* [Document segment]:
— BEGIN —

(Note: this post uses Mathjax equations. If you see garbage, come back to the original.)

**Introduction**

Will inflation persist? One line of thought says no: This inflation came from a one-time fiscal blowout. That “stimulus” being over, inflation should stop. In fiscal language, we had a one-time big deficit, that people do not expect to be

repaid by future surpluses. That gives rise to a one-time price-level increase,

paying for the deficit by inflating away some debt,

but then it’s over.

There are many objections to this argument:

We still have persistent deficits, and the entitlement

deluge is coming. Or, maybe our inflation comes from something else.

Here, I analyze one simple point. Suppose

we do, in fact, have a one-time large deficit. How much do sticky prices and policy

responses draw a one-time deficit shock out to a long-lasting inflation?

The answer is,

quite a bit. (This post is an extension of

“Fiscal Inflation,”

which documents

the size and nature of the fiscal shock to inflation, and talks through the

frictionless model.)

**Frictionless case**

Start with the simplest new-Keynesian model

\begin{align}

i_t & = E_t \pi_{t+1} \label{fish} \\

\rho v_{t+1} &= v_t + i_t – \pi_{t+1} – \tilde{s}_{t+1}. \label{vt}

\end{align}

The variable \(v\) is the real value of government debt,

\(\rho=e^{-r}\) is a constant slightly less than one, and \(\tilde{s}\) is the real

primary surplus scaled by the value of debt.

Equation (\ref{vt}) is a linearized version of the debt accumulation

equation: The real value of debt increases by the real interest rate

or interest costs of the debt, and decreases by any primary surpluses.

— END —

* [Data listing]:
— BEGIN —

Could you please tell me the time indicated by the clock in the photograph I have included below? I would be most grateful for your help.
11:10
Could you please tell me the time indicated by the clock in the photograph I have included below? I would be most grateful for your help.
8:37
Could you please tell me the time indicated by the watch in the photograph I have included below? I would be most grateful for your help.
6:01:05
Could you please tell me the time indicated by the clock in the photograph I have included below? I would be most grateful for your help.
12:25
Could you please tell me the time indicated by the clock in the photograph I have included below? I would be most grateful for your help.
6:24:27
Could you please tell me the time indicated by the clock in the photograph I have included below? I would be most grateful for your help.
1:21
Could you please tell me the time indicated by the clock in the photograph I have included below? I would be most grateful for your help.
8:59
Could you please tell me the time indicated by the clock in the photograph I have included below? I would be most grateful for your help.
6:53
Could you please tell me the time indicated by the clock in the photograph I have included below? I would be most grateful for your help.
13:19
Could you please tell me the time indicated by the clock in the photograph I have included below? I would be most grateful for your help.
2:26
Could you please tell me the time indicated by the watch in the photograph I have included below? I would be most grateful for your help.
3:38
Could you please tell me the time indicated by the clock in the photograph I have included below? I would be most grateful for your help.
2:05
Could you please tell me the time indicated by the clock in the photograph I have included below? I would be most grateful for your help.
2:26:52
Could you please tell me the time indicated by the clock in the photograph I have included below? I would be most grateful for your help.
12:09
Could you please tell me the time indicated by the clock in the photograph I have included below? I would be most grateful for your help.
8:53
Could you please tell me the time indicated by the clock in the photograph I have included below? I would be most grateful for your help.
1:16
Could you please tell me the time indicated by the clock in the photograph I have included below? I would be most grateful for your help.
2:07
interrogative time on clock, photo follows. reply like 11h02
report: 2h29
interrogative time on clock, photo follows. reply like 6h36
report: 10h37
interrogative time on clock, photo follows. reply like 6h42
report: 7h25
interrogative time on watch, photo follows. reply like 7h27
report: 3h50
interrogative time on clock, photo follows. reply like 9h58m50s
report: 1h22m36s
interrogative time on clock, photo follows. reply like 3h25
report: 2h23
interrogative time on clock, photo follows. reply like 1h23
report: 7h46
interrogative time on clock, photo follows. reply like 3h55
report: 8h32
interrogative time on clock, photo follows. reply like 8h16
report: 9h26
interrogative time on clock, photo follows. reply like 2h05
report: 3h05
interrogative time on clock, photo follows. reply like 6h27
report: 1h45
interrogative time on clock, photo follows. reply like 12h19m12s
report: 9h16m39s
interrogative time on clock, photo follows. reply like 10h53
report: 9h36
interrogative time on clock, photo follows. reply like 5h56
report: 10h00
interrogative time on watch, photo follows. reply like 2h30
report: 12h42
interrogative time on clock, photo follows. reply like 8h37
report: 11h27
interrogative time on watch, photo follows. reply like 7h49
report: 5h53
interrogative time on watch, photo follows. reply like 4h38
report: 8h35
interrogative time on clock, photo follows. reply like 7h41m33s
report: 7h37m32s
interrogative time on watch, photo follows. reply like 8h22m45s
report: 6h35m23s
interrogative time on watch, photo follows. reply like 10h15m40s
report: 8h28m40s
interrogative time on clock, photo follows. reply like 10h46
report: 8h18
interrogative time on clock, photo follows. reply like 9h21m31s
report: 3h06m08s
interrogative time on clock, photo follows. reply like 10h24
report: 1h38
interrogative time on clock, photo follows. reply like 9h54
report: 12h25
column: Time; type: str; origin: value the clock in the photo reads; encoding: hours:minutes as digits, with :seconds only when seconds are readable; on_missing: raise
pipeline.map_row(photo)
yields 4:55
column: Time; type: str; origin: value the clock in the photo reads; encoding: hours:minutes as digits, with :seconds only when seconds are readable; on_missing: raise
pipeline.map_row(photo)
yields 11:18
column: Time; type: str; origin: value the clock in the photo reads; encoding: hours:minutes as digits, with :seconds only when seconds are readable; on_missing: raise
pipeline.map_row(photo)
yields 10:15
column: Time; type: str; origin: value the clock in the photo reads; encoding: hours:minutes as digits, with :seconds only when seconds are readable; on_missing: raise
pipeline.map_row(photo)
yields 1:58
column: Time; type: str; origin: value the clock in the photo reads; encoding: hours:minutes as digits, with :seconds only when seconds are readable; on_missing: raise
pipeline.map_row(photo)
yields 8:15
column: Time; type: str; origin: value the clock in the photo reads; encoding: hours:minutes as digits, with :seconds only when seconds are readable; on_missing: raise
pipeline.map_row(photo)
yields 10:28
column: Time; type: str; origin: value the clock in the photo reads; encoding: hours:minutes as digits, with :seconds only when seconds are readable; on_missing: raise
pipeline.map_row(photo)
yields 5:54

— END —

* [Objectives]:
1. In the post on fiscal inflation, what does the variable \(v\) represent?
2. In the post on fiscal inflation, why does the first line of thought expect inflation to stop? Answer in one to three sentences.
3. Pick up the post on fiscal inflation after its last sentence and keep writing it.

* [Solved tasks]:
1. The real value of government debt.

2. It holds that the inflation came from a one-time fiscal blowout: a big deficit that people do not expect future surpluses to repay. That deficit produces a one-time rise in the price level, which pays for it by inflating away some debt. Once the stimulus is over, the inflation is over too.

3.
I analyze a shock to

surpluses \(\tilde{s}_t\), and I start by specifying

no change to the interest rate \(i_t\).

That has been the case for a year, and the responses

the Fed is announcing so far are so much smaller than inflation, that it’s not a

bad approximation in general. I’ll add a stronger monetary policy response later.

We can Iterate forward (\ref{vt}) ,

take \(\Delta E_{t+1}\equiv E_{t+1}-E_t\) of both sides, use (\ref{fish}), to get

\begin{equation}

\Delta E_{t+1} \pi_{t+1} = -\Delta E_{t+1} \sum_{j=0}^\infty \rho^j \tilde{s}_{t+1+j}

= -\varepsilon_{s,t+1}. \label{Depi}

\end{equation}

Unexpected inflation is the revision in the present value of surpluses.

Thus, the solutions of this model are

\begin{align*}

i_t & = E_t \pi_{t+1} \\

\Delta E_{t+1} \pi_{t+1} & = -\varepsilon_{s,t+1} .

\end{align*}

The interest rate sets expected inflation; the fiscal shock drives

unexpected inflation.

Figure 1. Response to a deficit shock equal to 1% of outstanding debt. Frictionless model with no monetary policy response. |

Figure 1 plots the response to a 1% deficit shock with

no change in the interest rate. The

result is a 1% unexpected price-level rise;

a 1% transitory inflation.

If this is the model, and if this is the shock, inflation will soon end.

We only have to decide what a “period” is.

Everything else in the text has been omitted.